Alexandra da Liberdade não sente interferência ou concorrência entre o seu dia de anos e o Dia da Liberdade. Destaca o facto de o dia ser feriado a partir do seu nascimento e a possibilidade de celebrar o aniversário com “uma festinha, um almoço e tal, coisa que os outros não podem”. “Eu sou livre de o fazer”, ri. “As pessoas da minha geração, os meus amigos, não ligam ao 25 de Abril. É muito mais importante para eles vir ao meu aniversário do que aquelas coisas enfadonhas das manifestações na avenida”, conta. Já o pai, nem sempre teve a mesma disponibilidade para se juntar à festa. Como presidente da Junta de Freguesia de Fernão Ferro durante quatro mandatos, ou seja, 12 anos, tinha compromissos relativos à comemoração da data. “Tinha que ir acompanhar um passeio de cicloturismo, a colocação de cravos na estátua… Até uma determinada idade, foi isso que aconteceu”, desabafa.

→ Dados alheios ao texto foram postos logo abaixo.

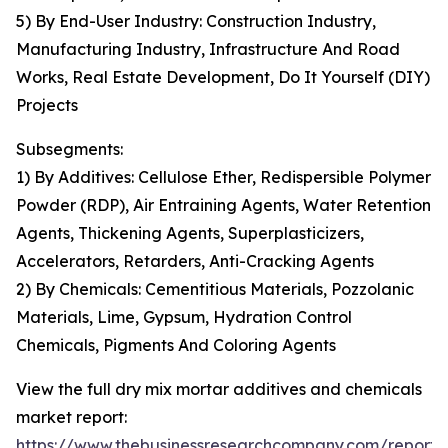
5) By End-User Industry: Construction Industry,
Manufacturing Industry, Infrastructure And Road
Works, Real Estate Development, Do It Yourself (DIY)
Projects
Subsegments:
1) By Additives: Cellulose Ether, Redispersible Polymer
Powder (RDP), Air Entraining Agents, Water Retention
Agents, Thickening Agents, Superplasticizers,
Accelerators, Retarders, Anti-Cracking Agents
2) By Chemicals: Cementitious Materials, Pozzolanic
Materials, Lime, Gypsum, Hydration Control
Chemicals, Pigments And Coloring Agents
View the full dry mix mortar additives and chemicals
market report:
https://www.thebusinessresearchcompany.com/report/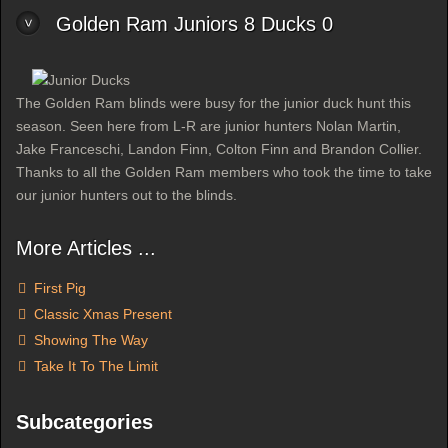
Golden Ram Juniors 8 Ducks 0
The Golden Ram blinds were busy for the junior duck hunt this
season. Seen here from L-R are junior hunters Nolan Martin,
Jake Franceschi, Landon Finn, Colton Finn and Brandon Collier.
Thanks to all the Golden Ram members who took the time to take
our junior hunters out to the blinds.
More Articles ...
First Pig
Classic Xmas Present
Showing The Way
Take It To The Limit
Subcategories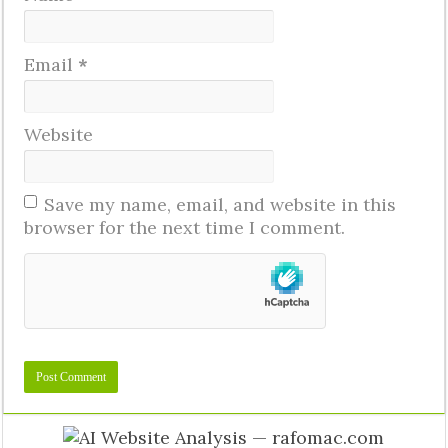
Email
*
Website
Save my name, email, and website in this
browser for the next time I comment.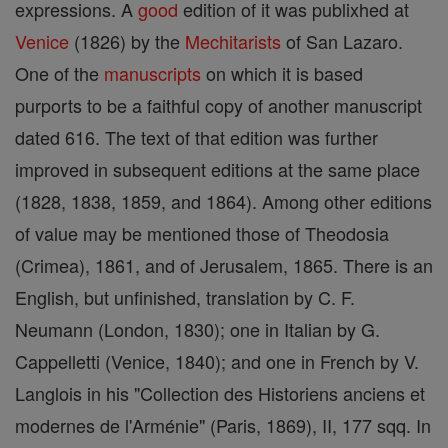
expressions. A
good
edition of it was publixhed at
Venice
(1826) by the
Mechitarists
of San Lazaro.
One of the
manuscripts
on which it is based
purports to be a faithful copy of another manuscript
dated 616. The text of that edition was further
improved in subsequent editions at the same place
(1828, 1838, 1859, and 1864). Among other editions
of value may be mentioned those of Theodosia
(Crimea), 1861, and of Jerusalem, 1865. There is an
English, but unfinished, translation by C. F.
Neumann (London, 1830); one in Italian by G.
Cappelletti (Venice, 1840); and one in French by V.
Langlois in his "Collection des Historiens anciens et
modernes de l'Arménie" (Paris, 1869), II, 177 sqq. In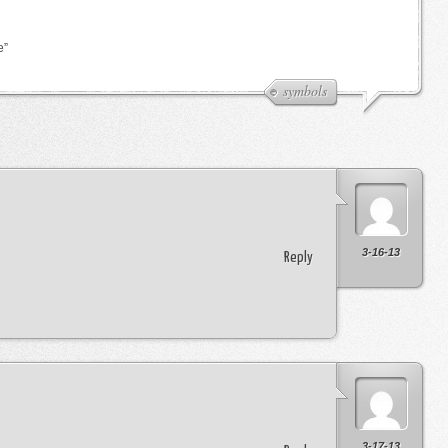
e”
symbols
3-16-13
Reply
3-17-13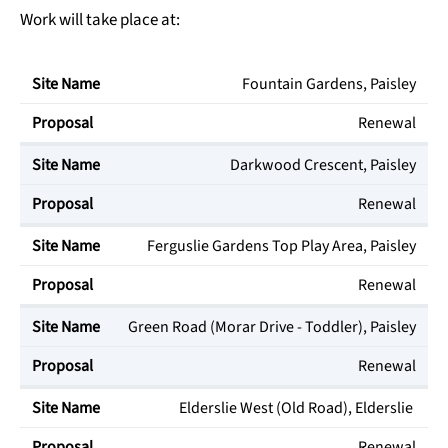
Work will take place at:
Fountain Gardens, Paisley
Site Name
Proposal
Renewal
Darkwood Crescent, Paisley
Renewal
Ferguslie Gardens Top Play Area, Paisley
Renewal
Green Road (Morar Drive - Toddler), Paisley
Renewal
Elderslie West (Old Road), Elderslie
Renewal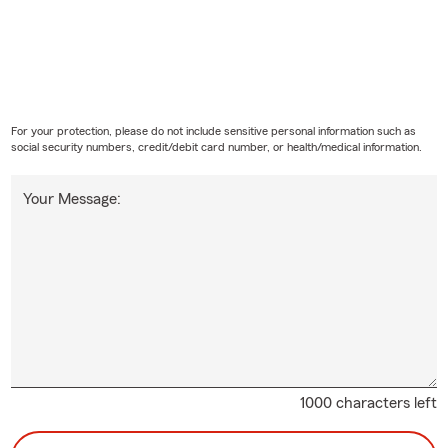
For your protection, please do not include sensitive personal information such as
social security numbers, credit/debit card number, or health/medical information.
Your Message:
1000 characters left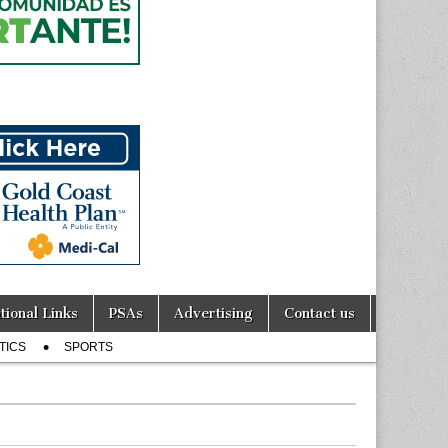
tional Links
PSAs
Advertising
Contact us
TICS
SPORTS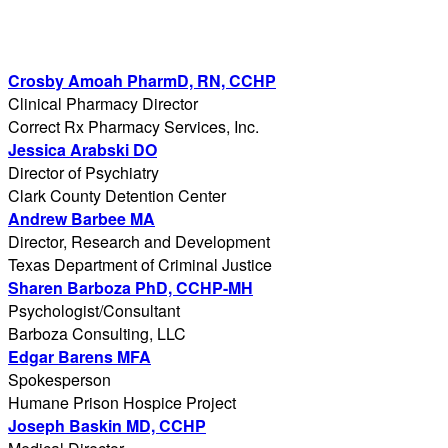
Crosby Amoah PharmD, RN, CCHP
Clinical Pharmacy Director
Correct Rx Pharmacy Services, Inc.
Jessica Arabski DO
Director of Psychiatry
Clark County Detention Center
Andrew Barbee MA
Director, Research and Development
Texas Department of Criminal Justice
Sharen Barboza PhD, CCHP-MH
Psychologist/Consultant
Barboza Consulting, LLC
Edgar Barens MFA
Spokesperson
Humane Prison Hospice Project
Joseph Baskin MD, CCHP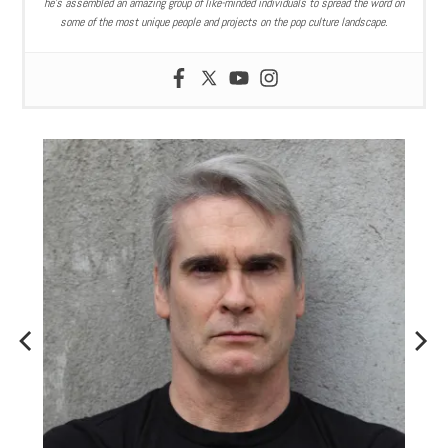
he’s assembled an amazing group of like-minded individuals to spread the word on
some of the most unique people and projects on the pop culture landscape.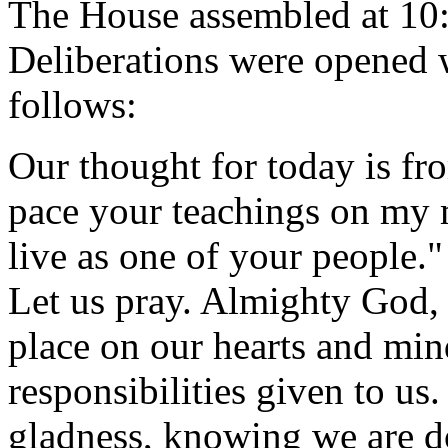
The House assembled at 10
Deliberations were opened
follows:
Our thought for today is fr
pace your teachings on my m
live as one of your people."
Let us pray. Almighty God,
place on our hearts and mind
responsibilities given to u
gladness, knowing we are do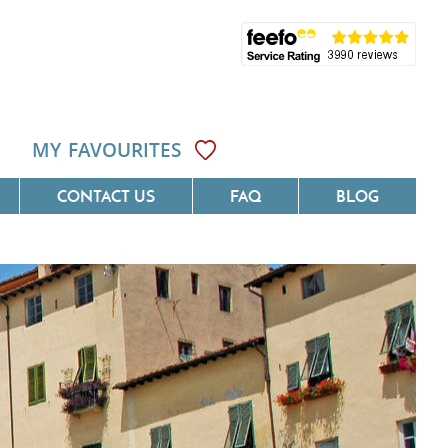
MY FAVOURITES
CONTACT US
FAQ
BLOG
ôte D'Azur
Villas On The Costa Blanca
Languedoc
Villas In Galicia
rovence
Villas In Catalunya
South West France
Villas In Andalucia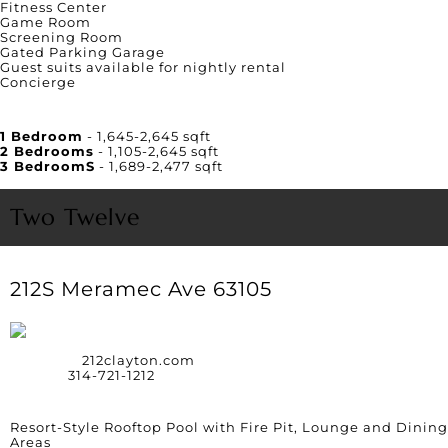
Fitness Center
Game Room
Screening Room
Gated Parking Garage
Guest suits available for nightly rental
Concierge
Unit Square Footage
1 Bedroom
- 1,645-2,645 sqft
2 Bedrooms
- 1,105-2,645 sqft
3 BedroomS
- 1,689-2,477 sqft
Two Twelve
212S Meramec Ave 63105
Website:
212clayton.com
Phone:
314-721-1212
Amenities
Resort-Style Rooftop Pool with Fire Pit, Lounge and Dining
Areas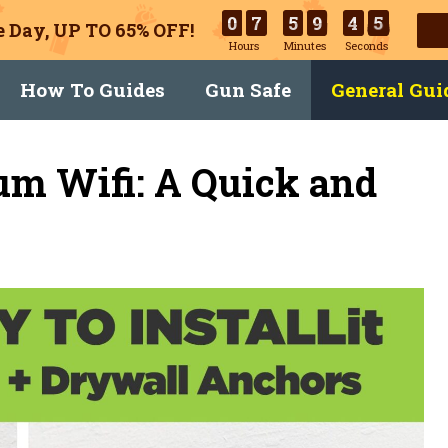
0
7
5
9
4
4
 Day, UP TO 65% OFF!
Hours
Minutes
Seconds
How To Guides
Gun Safe
General Gui
um Wifi: A Quick and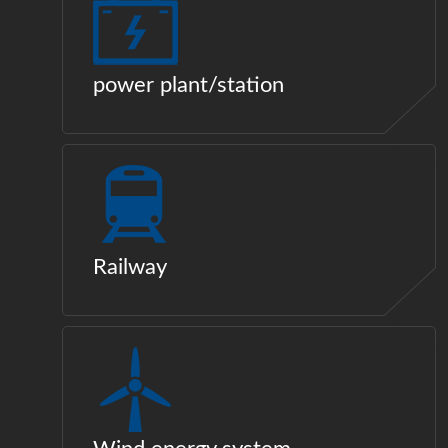
power plant/station
Railway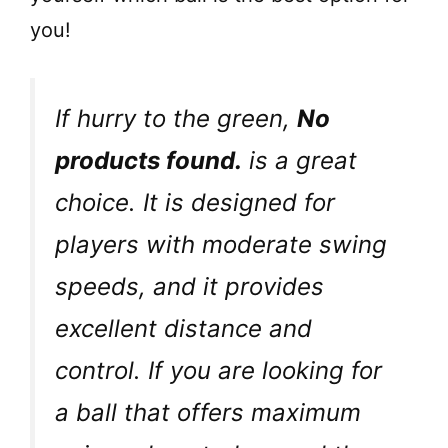
you!
If hurry to the green,
No
products found.
is a great
choice. It is designed for
players with moderate swing
speeds, and it provides
excellent distance and
control. If you are looking for
a ball that offers maximum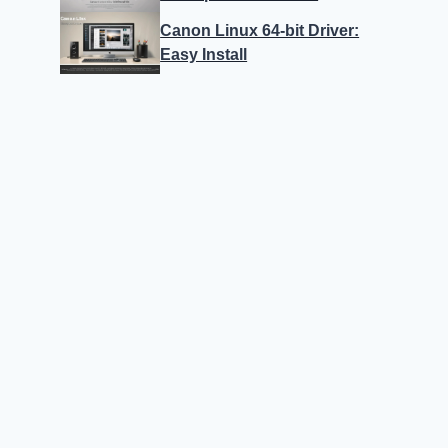
Canon Linux 64-bit Driver:
Easy Install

No seu aniversário Marta Brito, costuma ver um pouco das comemorações de manhã e depois “desliga-se um bocadinho”. Ultimamente, tem conhecido pessoas que celebram o aniversário no mesmo dia e chegou mesmo a celebrar em conjunto. “Juntámos as festas e fizemos uma festarola grande”, conta. Admite que em criança foi mais difícil desassociar o aniversário do Dia da Liberdade. Queixava-se de que, ao contrário dos outros dias, “não havia desenhos animados e havia cerimónias de comemoração”. A sua perceção sobre ser feriado no seu dia de anos foi variando ao longo da sua vida. Na adolescência, não achou tanta graça a não poder cantar os parabéns na sala de aula com os colegas no seu aniversário. “Houve uma altura em que eu achei graça ser feriado e não ir á escola, mas houve outra altura em que eu queria estar com os meus amigos”, desabafa.